EXERCISE MATERIALS:
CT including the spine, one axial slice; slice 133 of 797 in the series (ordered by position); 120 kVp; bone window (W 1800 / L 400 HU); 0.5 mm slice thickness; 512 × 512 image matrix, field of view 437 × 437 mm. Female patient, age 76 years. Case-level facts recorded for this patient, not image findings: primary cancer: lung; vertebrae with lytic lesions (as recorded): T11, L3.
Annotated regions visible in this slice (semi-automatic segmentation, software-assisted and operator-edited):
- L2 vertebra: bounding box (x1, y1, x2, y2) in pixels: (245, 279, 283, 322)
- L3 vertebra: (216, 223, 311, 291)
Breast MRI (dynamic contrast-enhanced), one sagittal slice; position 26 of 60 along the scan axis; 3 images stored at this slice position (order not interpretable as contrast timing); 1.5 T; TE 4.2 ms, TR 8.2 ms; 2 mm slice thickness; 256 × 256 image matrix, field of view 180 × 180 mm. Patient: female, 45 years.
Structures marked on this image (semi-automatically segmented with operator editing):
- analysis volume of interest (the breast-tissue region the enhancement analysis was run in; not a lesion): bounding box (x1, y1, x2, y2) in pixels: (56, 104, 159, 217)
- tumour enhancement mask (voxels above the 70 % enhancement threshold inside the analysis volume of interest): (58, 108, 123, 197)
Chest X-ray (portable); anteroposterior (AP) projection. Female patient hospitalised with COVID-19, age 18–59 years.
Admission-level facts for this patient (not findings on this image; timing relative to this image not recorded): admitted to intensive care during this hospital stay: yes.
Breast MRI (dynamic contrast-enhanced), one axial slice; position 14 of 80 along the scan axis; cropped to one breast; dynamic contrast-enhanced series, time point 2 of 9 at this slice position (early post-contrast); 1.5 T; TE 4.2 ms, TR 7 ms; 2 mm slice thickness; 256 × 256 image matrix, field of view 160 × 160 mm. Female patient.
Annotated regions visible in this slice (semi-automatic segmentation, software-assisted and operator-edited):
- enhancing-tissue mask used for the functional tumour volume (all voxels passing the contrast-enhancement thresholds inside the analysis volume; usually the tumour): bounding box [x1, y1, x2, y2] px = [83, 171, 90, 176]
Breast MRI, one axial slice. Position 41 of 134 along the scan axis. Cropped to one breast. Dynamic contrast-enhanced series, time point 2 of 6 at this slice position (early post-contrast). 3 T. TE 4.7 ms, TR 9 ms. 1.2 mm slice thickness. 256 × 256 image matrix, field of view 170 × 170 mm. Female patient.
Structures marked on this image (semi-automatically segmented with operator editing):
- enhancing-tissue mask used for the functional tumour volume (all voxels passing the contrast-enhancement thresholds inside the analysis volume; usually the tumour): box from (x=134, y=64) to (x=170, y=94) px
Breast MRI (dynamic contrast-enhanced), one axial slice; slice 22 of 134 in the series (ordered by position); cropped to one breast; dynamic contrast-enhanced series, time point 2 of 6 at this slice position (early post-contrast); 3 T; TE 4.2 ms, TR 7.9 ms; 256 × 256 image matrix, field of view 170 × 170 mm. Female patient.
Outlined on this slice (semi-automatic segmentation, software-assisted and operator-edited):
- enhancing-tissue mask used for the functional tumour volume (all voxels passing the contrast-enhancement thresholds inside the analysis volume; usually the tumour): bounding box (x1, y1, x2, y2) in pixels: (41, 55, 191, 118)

THE PROBLEM: Output the lines from the one with "Outlined on this" through the end of the records above, exactly, including both ends, and nothing besides.

ANSWER BOX:
Outlined on this slice (semi-automatic segmentation, software-assisted and operator-edited):
- enhancing-tissue mask used for the functional tumour volume (all voxels passing the contrast-enhancement thresholds inside the analysis volume; usually the tumour): bounding box (x1, y1, x2, y2) in pixels: (41, 55, 191, 118)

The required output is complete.